■ **What to work on**: Report each line of the entries below that has the word "falta" in it.

■ **Recorded information**:
================================
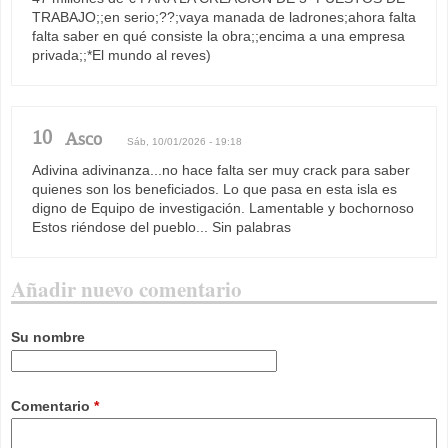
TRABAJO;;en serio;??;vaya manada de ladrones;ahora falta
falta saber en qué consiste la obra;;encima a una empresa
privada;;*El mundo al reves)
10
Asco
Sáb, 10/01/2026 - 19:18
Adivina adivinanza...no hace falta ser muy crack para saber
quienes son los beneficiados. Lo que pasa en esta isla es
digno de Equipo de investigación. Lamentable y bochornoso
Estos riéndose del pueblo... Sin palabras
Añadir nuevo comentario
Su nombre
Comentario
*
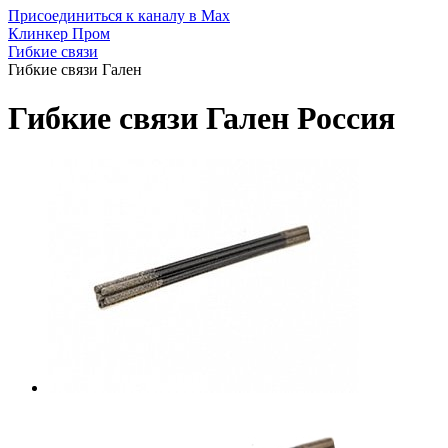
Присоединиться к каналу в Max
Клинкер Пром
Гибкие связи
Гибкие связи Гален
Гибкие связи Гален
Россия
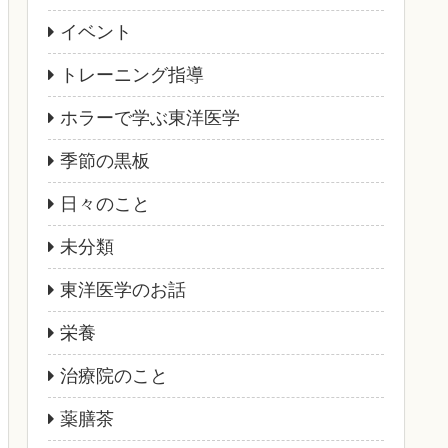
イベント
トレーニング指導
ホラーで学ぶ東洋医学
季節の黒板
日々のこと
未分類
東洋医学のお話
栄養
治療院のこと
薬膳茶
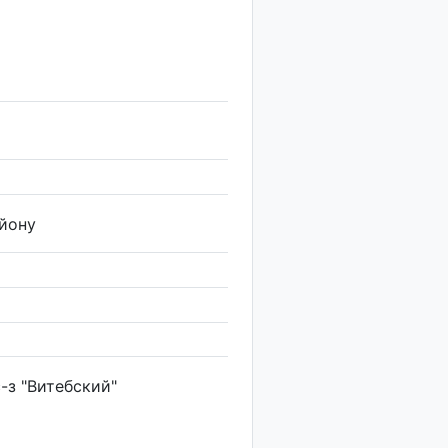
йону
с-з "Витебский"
================================
■ **Output for this exercise**:
TRABAJO;;en serio;??;vaya manada de ladrones;ahora falta
falta saber en qué consiste la obra;;encima a una empresa
Adivina adivinanza...no hace falta ser muy crack para saber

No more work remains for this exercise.